#### Text ####

Five Boroughs for the 21st Century
In this article we explore what happens when we abandon the century-old five borough partitioning of New York City and remap the city to reflect the realities of 2017.
The boroughs of New York City — The Bronx, Brooklyn, Manhattan, Queens and Staten Island — have existed in their present form since the consolidation of New York City in 1898. In the interim 119 years, the city has radically transformed; the individual boroughs are now inter-connected in ways that would have been unimaginable at the time of their formation. A vast network of bridges, tunnels and the largest rapid transit system in the world connect the populations, establishments, and institutions of each borough — to say nothing of the connections enabled by the explosion of digital and mobile technologies.
In this article we explore what happens when we abandon this century-old partitioning and remap the city to reflect the realities of New York City in 2017.

#### Data extract ####

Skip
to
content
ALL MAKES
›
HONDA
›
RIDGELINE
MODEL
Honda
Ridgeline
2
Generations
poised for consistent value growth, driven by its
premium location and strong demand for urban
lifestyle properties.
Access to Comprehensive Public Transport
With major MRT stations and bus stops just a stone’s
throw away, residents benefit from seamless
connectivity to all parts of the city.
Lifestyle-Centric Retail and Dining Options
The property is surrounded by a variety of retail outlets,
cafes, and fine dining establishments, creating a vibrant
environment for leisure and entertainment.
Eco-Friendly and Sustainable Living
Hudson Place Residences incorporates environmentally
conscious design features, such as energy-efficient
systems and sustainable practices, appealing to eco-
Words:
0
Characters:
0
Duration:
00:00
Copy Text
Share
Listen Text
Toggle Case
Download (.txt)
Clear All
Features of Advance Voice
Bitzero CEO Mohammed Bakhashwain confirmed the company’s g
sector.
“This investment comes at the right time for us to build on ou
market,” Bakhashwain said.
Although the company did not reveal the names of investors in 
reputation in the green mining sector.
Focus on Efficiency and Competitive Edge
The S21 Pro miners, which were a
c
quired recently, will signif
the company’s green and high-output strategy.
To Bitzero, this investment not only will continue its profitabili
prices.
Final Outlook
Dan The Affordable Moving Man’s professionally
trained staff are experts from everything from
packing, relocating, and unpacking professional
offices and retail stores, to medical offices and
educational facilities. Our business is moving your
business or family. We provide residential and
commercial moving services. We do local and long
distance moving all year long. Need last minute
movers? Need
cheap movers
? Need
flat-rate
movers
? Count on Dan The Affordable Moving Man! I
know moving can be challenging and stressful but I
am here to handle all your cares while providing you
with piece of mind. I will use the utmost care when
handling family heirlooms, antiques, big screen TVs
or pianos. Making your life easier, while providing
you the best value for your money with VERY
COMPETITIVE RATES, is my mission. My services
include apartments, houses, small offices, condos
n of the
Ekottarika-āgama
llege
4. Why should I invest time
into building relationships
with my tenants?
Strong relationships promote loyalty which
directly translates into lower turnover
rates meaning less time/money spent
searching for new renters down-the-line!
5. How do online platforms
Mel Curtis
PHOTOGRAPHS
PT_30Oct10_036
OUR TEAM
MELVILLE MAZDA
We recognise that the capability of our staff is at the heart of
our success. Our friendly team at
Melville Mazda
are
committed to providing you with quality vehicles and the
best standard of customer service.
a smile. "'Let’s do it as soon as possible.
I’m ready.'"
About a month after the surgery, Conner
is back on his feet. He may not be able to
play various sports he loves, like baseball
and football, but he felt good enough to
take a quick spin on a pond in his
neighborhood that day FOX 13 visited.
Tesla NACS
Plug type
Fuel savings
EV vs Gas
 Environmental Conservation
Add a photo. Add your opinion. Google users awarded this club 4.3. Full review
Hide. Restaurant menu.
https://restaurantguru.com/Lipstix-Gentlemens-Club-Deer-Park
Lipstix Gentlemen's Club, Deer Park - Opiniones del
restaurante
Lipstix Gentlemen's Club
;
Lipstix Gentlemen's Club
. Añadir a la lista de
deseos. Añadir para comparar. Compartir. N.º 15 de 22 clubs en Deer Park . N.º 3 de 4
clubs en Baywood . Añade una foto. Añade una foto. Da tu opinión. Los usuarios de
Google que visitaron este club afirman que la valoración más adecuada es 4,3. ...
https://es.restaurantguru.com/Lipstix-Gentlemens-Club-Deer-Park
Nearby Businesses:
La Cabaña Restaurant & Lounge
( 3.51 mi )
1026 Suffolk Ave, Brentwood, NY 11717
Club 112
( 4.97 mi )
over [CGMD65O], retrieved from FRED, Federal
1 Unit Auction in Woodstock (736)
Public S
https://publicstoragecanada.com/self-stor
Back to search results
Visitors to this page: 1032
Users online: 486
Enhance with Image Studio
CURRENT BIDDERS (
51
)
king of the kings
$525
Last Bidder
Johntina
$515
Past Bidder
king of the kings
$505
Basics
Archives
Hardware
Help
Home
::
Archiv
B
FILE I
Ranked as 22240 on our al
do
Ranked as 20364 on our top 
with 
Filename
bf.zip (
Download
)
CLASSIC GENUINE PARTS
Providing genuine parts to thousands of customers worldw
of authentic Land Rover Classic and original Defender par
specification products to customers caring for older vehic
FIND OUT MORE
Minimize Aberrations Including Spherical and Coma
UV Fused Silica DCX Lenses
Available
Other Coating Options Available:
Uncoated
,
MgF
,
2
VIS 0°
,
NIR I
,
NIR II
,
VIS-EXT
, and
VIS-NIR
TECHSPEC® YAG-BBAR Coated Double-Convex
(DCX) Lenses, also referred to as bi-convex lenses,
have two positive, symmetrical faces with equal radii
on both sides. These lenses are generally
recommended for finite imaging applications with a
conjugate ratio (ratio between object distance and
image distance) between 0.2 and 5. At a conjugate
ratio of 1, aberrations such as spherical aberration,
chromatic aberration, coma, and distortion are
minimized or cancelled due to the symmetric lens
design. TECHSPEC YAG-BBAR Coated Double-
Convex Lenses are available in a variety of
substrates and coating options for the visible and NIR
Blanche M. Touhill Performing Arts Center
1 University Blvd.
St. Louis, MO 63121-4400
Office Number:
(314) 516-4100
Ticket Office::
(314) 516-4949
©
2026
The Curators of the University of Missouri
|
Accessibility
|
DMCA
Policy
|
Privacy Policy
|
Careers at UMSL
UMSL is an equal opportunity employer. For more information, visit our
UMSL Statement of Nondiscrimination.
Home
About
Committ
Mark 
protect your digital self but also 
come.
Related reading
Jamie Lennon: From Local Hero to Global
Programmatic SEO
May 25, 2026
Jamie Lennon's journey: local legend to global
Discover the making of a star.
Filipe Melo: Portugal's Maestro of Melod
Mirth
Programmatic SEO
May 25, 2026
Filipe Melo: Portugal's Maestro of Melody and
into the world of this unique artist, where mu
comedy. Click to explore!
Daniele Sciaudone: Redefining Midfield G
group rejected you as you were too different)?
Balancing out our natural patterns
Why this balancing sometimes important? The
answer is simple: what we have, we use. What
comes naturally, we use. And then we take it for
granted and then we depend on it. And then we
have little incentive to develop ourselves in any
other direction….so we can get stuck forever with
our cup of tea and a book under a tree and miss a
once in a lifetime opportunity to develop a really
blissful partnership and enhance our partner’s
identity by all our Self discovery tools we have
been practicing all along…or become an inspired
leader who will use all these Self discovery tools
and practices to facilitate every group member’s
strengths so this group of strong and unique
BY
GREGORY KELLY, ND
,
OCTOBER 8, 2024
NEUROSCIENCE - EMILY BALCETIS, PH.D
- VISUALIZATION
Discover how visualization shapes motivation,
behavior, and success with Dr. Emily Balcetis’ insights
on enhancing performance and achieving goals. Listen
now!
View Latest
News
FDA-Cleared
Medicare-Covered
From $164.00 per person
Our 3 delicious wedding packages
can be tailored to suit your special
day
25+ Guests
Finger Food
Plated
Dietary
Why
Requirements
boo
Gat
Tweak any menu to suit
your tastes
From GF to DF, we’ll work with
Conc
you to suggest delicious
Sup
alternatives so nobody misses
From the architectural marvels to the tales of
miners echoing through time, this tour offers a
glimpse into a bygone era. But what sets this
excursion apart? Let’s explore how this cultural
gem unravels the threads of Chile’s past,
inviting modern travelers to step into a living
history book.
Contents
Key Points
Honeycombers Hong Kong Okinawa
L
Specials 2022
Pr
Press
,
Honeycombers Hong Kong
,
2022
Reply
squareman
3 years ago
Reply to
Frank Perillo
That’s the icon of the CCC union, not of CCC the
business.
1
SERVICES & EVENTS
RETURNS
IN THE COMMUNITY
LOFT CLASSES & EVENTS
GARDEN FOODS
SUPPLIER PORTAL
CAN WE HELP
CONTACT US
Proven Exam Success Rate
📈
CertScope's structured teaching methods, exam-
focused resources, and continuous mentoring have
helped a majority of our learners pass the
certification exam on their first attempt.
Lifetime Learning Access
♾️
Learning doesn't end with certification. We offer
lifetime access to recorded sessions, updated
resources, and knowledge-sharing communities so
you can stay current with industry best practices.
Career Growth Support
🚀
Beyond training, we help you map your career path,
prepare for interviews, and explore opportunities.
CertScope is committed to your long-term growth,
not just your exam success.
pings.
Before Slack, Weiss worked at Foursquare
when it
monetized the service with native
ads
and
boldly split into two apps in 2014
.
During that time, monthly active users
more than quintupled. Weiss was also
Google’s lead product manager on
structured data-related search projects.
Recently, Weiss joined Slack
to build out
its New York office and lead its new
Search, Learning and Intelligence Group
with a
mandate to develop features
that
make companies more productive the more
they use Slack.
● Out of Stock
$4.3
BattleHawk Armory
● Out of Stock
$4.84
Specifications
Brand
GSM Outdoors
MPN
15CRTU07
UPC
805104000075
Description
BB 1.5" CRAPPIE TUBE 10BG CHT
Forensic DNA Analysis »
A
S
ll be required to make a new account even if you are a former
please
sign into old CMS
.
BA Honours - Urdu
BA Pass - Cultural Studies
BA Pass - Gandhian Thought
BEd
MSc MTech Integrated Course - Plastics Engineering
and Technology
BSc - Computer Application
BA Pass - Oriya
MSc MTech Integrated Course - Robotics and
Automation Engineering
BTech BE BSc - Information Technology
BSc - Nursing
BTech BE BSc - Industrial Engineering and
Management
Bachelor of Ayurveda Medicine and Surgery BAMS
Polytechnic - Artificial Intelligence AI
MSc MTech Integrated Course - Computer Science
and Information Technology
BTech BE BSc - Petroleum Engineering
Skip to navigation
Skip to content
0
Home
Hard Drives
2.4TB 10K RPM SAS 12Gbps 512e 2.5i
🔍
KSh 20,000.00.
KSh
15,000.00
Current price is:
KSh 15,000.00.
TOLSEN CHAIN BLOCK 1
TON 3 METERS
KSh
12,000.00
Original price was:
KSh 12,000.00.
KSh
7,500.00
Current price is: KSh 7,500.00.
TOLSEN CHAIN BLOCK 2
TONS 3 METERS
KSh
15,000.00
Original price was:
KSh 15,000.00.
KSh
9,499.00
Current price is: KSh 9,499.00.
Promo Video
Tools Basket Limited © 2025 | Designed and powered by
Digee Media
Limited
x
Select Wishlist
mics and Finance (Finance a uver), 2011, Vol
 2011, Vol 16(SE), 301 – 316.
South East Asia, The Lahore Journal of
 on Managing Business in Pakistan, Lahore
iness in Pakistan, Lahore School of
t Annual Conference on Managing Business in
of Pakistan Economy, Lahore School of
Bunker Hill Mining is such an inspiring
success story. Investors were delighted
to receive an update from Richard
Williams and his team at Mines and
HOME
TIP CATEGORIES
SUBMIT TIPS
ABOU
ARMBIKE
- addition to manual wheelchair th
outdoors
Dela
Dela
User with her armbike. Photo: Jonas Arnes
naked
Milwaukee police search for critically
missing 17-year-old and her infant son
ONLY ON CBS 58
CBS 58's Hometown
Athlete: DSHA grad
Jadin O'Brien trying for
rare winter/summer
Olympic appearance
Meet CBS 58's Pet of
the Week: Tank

####

Exercise aim ▸
Give again, word for word, the stretch of the article on remapping New York City's boroughs from "The boroughs of" through "City in 2017.". The records play no part in the work here.

Your solution ▸
The boroughs of New York City — The Bronx, Brooklyn, Manhattan, Queens and Staten Island — have existed in their present form since the consolidation of New York City in 1898. In the interim 119 years, the city has radically transformed; the individual boroughs are now inter-connected in ways that would have been unimaginable at the time of their formation. A vast network of bridges, tunnels and the largest rapid transit system in the world connect the populations, establishments, and institutions of each borough — to say nothing of the connections enabled by the explosion of digital and mobile technologies.
In this article we explore what happens when we abandon this century-old partitioning and remap the city to reflect the realities of New York City in 2017.